Andrea Adamo in MXGP, KTM lancia la sfida mondiale 2026

di Redazione

Il 2026 segna una svolta epocale per il Red Bull KTM Factory Racing, che riparte ufficialmente con una formazione rinnovata e l’ambizione di incrementare il proprio palmarès. La novità più attesa dai tifosi italiani è il debutto di Andrea Adamo nella classe regina MXGP, dove il giovane talento azzurro cercherà di confermare il prestigio di un marchio che ha già conquistato 16 titoli mondiali in MX2. Con la promozione di Andrea Adamo e la conferma del campione in carica Simon Laengenfelder, KTM schiera una “linea verde” composta da quattro piloti d’élite pronti a darsi battaglia su 20 circuiti internazionali.

La nuova sfida di Andrea Adamo sulla KTM 450 SX-F

L’attenzione degli appassionati italiani è tutta per la promozione di Andrea Adamo nella classe regina. L’azzurro, ex numero 1 della MX2, entra in MXGP come rookie di lusso. Dividerà il box con il talento belga Lucas Coenen, vice-campione del mondo 2025, che lo scorso anno ha impressionato con 5 vittorie e 13 podi complessivi.

Secondo le dichiarazioni rilasciate, Andrea Adamo sta affrontando il passaggio alla 450 con grande curiosità:

“Ogni volta che entro in pista scopro qualcosa di nuovo. Ho passato molti anni sulla 250, ma ora ci sono sensazioni inedite. Mi sento in forma e la preparazione invernale è andata bene. Sarà una sfida imparare da avversari così esperti; l’obiettivo è restare il più possibile vicino alla top five”.

Andrea Adamo e i numeri di una squadra da record

Mentre Andrea Adamo debutta tra i grandi, la KTM punta a confermare la sua egemonia in MX2 con il campione in carica Simon Laengenfelder e il giovane Sacha Coenen. La forza del team è supportata da statistiche impressionanti che sottolineano la qualità del lavoro svolto in Austria:

16 titoli mondiali MX2: quelli vinti dalla KTM 250 SX-F dal 2004 a oggi.
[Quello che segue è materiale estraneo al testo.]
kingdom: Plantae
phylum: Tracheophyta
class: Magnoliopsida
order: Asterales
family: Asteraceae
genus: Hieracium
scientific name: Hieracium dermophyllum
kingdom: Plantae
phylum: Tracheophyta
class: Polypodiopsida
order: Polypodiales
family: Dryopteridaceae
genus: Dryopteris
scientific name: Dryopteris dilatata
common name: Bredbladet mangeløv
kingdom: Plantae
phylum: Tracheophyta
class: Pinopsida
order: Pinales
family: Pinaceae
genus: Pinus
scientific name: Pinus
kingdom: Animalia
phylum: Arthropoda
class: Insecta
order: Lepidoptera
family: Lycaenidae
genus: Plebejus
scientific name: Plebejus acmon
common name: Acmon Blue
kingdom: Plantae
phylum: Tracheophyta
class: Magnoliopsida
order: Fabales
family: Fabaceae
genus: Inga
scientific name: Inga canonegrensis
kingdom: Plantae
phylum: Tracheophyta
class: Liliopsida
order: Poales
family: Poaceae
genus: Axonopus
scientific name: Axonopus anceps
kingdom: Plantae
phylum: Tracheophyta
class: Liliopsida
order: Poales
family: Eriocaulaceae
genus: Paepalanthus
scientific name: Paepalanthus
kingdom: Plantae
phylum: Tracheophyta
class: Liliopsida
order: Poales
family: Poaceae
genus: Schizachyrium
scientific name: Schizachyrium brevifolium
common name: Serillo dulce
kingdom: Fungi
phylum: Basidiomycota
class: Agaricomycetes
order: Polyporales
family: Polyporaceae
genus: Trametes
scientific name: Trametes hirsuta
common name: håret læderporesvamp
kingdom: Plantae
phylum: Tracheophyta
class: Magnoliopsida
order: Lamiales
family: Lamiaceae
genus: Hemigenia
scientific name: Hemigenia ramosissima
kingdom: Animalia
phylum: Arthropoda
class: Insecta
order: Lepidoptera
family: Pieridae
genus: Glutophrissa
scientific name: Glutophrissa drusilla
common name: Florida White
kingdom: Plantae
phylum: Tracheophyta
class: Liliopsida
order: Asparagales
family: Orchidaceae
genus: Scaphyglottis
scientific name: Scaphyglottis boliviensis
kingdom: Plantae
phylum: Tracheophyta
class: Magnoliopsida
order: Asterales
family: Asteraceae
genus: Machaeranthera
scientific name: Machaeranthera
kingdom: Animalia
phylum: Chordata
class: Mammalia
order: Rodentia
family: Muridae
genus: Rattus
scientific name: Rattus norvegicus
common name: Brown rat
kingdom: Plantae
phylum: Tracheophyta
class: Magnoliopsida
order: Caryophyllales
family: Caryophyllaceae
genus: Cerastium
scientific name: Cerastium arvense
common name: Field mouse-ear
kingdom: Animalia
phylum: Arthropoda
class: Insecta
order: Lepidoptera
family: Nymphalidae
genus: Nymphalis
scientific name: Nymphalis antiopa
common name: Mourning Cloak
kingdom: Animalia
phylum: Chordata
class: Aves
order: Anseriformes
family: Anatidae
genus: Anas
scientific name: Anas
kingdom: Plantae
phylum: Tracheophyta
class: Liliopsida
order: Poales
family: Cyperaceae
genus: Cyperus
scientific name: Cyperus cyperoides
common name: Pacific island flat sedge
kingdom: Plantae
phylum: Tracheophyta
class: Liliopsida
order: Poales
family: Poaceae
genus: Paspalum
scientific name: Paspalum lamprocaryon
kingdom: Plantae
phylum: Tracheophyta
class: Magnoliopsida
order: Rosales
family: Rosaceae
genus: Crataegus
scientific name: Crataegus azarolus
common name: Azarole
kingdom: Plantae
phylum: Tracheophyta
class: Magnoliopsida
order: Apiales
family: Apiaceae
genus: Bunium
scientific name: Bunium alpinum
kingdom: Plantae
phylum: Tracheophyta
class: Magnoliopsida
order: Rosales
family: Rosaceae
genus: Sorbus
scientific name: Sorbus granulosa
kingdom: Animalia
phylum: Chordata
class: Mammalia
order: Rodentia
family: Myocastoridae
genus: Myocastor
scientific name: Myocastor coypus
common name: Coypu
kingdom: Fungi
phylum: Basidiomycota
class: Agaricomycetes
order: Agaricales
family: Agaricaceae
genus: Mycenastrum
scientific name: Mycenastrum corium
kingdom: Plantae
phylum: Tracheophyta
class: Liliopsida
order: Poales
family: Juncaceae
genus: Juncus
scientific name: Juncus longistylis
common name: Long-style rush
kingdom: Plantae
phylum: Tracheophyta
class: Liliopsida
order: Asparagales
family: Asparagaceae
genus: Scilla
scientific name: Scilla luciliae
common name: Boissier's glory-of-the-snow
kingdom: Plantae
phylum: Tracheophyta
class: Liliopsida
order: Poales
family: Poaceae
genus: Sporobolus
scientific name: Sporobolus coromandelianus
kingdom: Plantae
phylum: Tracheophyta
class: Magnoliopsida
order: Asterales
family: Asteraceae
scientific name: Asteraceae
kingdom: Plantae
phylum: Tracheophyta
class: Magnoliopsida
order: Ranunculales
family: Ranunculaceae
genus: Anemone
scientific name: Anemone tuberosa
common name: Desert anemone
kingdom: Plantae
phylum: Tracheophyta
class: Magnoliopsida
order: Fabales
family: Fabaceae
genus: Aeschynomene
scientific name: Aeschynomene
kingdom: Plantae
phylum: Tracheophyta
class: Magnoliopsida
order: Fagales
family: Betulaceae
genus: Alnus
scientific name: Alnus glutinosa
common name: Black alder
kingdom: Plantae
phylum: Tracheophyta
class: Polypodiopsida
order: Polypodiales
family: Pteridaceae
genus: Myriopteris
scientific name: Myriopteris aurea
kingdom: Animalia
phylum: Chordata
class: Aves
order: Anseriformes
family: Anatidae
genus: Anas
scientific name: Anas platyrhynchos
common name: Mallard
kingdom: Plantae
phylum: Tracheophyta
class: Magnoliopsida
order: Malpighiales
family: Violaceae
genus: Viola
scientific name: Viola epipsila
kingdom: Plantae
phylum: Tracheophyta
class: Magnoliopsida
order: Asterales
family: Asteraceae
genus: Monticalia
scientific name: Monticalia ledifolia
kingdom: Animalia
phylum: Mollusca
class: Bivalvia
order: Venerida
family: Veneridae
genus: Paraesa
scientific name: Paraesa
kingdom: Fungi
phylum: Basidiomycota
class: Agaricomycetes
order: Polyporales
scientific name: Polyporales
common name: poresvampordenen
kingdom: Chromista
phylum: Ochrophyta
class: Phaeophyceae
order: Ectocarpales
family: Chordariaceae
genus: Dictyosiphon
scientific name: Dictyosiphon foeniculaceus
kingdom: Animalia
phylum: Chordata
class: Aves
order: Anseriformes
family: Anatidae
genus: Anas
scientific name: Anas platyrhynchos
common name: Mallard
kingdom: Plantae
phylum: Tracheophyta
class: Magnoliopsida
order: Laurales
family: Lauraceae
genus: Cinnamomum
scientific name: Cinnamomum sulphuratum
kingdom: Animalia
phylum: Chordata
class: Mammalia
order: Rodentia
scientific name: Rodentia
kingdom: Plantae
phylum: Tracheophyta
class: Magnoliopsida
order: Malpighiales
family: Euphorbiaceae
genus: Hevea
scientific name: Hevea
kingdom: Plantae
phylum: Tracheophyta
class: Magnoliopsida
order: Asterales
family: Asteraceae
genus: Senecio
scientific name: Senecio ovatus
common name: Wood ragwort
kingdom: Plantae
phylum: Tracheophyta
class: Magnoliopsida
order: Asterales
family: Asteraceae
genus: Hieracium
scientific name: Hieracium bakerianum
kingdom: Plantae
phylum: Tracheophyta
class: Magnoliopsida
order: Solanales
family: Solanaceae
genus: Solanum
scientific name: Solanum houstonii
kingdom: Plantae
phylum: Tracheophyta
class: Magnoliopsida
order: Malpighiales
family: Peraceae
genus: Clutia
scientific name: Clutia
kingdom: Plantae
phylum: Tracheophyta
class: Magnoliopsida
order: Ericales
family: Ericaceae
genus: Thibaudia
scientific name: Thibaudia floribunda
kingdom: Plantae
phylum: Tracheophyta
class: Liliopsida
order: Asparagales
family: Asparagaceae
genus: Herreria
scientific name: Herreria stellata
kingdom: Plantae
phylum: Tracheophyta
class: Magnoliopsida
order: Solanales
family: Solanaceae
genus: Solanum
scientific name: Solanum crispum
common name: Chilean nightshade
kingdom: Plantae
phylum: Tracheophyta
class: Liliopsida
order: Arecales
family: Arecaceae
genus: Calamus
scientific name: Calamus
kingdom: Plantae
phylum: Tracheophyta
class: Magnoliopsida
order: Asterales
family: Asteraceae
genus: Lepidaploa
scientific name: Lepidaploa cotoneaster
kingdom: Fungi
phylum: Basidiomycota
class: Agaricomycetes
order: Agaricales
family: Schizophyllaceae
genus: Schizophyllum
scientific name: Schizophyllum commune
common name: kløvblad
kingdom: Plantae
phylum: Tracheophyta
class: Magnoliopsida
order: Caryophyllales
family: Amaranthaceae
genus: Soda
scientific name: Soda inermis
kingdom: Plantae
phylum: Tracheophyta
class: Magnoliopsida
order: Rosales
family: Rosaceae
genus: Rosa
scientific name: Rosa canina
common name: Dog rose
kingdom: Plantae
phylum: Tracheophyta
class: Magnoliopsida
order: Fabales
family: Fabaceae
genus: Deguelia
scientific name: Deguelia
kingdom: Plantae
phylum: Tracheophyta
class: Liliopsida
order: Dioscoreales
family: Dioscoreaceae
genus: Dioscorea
18 stagioni vincenti: dal 2007, KTM ha vinto almeno un GP in entrambe le classi (MXGP e MX2) per 18 anni consecutivi.

60 manche totali: tra manche di qualifica del sabato (che assegnano punti) e gare della domenica, i piloti affronteranno ben 60 partenze nel 2026.

La gestione tecnica: Smets e De Carli

La squadra sarà divisa in due fazioni strategiche per massimizzare l’efficienza. Joel Smets seguirà direttamente Andrea Adamo e Laengenfelder, lavorando sul cambio di stile di guida necessario per l’italiano sulla 450. I gemelli Coenen saranno invece sotto la guida di Davide De Carli, che ha lavorato sulla maturità di Lucas e sulla costanza di Sacha durante i test invernali tra Roma e la Sardegna.

Il sipario si alzerà il 7-8 marzo a Bariloche, in Argentina. Come dichiarato dal Direttore Motorsports Pit Beirer, la KTM punta a rimanere il punto di riferimento assoluto per partenze e velocità.